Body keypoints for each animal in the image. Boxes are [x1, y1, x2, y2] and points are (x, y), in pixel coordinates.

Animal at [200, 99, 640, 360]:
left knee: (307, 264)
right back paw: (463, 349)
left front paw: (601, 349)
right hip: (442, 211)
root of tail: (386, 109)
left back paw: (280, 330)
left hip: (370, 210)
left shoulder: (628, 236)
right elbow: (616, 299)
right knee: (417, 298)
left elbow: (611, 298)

____

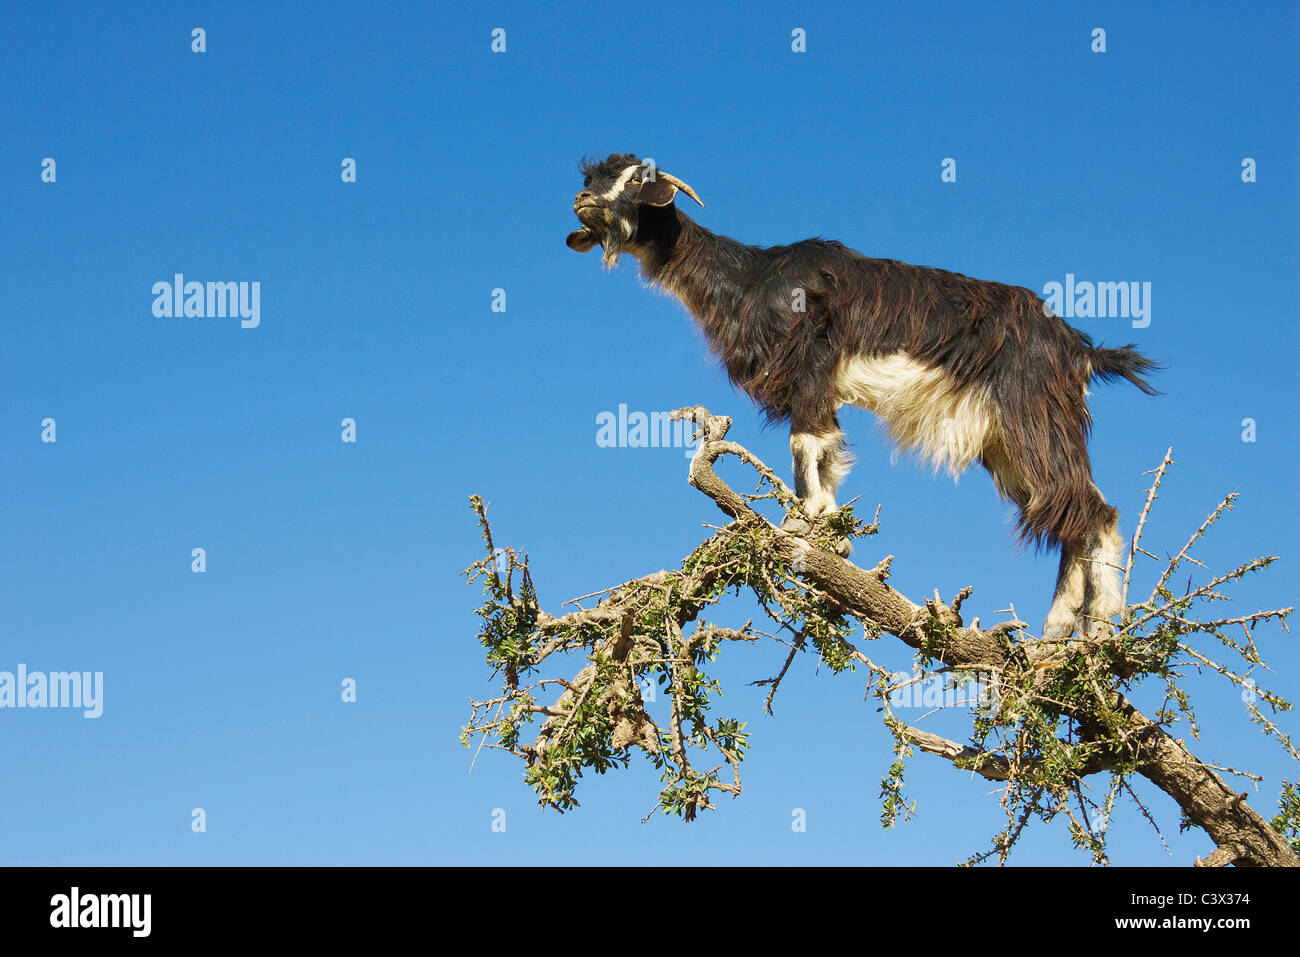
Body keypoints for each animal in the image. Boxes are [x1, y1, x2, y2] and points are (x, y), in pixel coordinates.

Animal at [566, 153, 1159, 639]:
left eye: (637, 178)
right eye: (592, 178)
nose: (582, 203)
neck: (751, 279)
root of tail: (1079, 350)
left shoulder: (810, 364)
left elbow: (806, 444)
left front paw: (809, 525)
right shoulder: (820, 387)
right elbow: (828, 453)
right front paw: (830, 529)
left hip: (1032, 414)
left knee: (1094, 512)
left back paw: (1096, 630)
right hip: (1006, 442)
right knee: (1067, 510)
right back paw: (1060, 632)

____

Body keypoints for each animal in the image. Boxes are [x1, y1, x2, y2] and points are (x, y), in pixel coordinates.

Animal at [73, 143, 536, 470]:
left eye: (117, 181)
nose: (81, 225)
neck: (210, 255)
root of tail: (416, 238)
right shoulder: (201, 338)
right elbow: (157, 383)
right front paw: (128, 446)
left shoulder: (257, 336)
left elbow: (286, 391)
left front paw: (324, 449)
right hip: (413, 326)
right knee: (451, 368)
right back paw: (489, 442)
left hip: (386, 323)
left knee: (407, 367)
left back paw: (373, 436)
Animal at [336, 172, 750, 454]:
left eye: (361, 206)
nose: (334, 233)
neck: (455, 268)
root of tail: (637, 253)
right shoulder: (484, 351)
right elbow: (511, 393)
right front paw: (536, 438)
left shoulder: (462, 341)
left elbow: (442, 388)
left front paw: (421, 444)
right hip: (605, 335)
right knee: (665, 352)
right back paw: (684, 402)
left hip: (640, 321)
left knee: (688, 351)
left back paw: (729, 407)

____

◆ EXERCISE PROMPT ◆
Reprint exactly the lines above that start at the one with "left eye: (361, 206)" and end at the one with "left back paw: (729, 407)", keeping both and adding none.

◆ PROBLEM SOLUTION ◆
left eye: (361, 206)
nose: (334, 233)
neck: (455, 268)
root of tail: (637, 253)
right shoulder: (484, 351)
right elbow: (511, 393)
right front paw: (536, 438)
left shoulder: (462, 341)
left elbow: (442, 388)
left front paw: (421, 444)
right hip: (605, 335)
right knee: (665, 352)
right back paw: (684, 402)
left hip: (640, 321)
left knee: (688, 351)
left back paw: (729, 407)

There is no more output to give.